**EXERCISE 1:** Arrange the transcribed rows as a JSON list of strings, one string per line with blank lines omitted, covering everything from the first row down to the line containing "2008 – 2020", both ends included.

**SOURCE PASSAGE:**
'''

Employee INNER JOIN Department
Now let's look at the INNER JOIN clause. We'll use the exact same query as the last example, but we'll change the LEFT JOIN to an INNER JOIN:
SELECT
Employee.EmployeeID,
Employee.EmployeeName,
Employee.DepartmentID,
Department.DepartmentName
FROM Employee
INNER JOIN Department
ON Employee.DepartmentID = Department.DepartmentID
;
We could find a match for the first four rows, so they are the same as they were in the LEFT JOIN example:
| EmployeeID | EmployeeName | DepartmentID | DepartmentName |
|---|---|---|---|
| 1 | Alice | 1 | Sales |
| 2 | Bob | 1 | Sales |
| 3 | Charlie | 2 | Marketing |
| 4 | Dave | 2 | Marketing |
However, what happens with employee 5 is different: an INNER JOIN only keeps rows where there's a match!
Since there's no match for employee 5 in the Department table, we don't get a row for Eve at all! This means that the result of the INNER JOIN is:
| EmployeeID | EmployeeName | DepartmentID | DepartmentName |
|---|---|---|---|
| 1 | Alice | 1 | Sales |
| 2 | Bob | 1 | Sales |
| 3 | Charlie | 2 | Marketing |
| 4 | Dave | 2 | Marketing |
This is the main difference between the LEFT JOIN and the INNER JOIN clauses and is what catches a lot of people out when they're new to SQL.
Tip
If you're not sure which join type to use, it's usually best to start with a LEFT JOIN and then change it to an INNER JOIN when you're comfortable that you're not missing any data.
Employee LEFT JOIN Address
This time, suppose we write a query that LEFT JOINs the Address table onto the Employee table using the EmployeeID:
SELECT
Employee.EmployeeID,
Employee.EmployeeName,
Address.Address,
Address.FromDate,
Address.ToDate
FROM Employee
LEFT JOIN Address
ON Employee.EmployeeID = Address.EmployeeID
;
As with the last example, we'll break down what's happening with each row in the Employee table. We'll ignore the DepartmentID column in the Employee since we're not using it in the query.

'''

**EXERCISE 2:** In the passage on SQL joins, which join type does the tip recommend starting with when you're unsure which one to use?

**Transcribed page contents:**
'''

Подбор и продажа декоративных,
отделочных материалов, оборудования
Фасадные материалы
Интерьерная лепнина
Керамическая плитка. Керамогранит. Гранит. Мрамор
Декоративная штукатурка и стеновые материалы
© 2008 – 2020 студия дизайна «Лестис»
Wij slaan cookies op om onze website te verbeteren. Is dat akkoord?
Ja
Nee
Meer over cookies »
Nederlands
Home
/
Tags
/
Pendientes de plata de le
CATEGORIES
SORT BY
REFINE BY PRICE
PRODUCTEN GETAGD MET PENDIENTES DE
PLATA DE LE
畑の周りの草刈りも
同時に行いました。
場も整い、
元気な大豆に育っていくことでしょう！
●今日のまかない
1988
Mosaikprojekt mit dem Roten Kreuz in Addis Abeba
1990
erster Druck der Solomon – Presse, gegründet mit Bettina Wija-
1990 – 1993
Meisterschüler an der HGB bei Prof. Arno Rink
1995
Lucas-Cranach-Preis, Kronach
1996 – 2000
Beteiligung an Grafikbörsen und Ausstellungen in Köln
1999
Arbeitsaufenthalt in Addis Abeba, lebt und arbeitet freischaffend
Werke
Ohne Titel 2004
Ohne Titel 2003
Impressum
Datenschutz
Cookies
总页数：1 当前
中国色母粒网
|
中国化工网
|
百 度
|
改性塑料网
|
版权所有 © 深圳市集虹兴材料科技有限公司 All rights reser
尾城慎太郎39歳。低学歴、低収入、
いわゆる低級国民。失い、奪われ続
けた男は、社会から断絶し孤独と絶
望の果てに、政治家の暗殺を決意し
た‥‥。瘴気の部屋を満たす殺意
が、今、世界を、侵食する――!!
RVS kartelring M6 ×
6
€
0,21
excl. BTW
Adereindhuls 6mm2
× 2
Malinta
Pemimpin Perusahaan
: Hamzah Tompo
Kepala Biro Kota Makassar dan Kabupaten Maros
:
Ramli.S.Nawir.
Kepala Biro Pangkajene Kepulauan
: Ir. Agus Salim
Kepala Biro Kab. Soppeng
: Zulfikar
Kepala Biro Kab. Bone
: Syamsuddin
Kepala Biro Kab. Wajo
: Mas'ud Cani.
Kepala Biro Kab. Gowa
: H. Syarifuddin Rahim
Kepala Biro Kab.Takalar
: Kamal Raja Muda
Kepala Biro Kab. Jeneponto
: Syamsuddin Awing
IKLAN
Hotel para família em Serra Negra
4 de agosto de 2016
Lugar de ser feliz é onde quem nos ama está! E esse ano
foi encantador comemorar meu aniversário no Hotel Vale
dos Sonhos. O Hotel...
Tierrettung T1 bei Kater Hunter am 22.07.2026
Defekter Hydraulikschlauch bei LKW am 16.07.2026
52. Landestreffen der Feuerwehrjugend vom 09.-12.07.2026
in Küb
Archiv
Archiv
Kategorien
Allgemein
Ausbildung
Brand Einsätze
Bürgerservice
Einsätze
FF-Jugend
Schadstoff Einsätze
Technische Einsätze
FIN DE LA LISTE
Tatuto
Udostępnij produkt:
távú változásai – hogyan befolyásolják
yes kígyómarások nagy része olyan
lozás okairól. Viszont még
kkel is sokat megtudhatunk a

'''

**TASK OUTPUT 1:**
[
  "Подбор и продажа декоративных,",
  "отделочных материалов, оборудования",
  "Фасадные материалы",
  "Интерьерная лепнина",
  "Керамическая плитка. Керамогранит. Гранит. Мрамор",
  "Декоративная штукатурка и стеновые материалы",
  "© 2008 – 2020 студия дизайна «Лестис»"
]

**TASK OUTPUT 2:** A LEFT JOIN.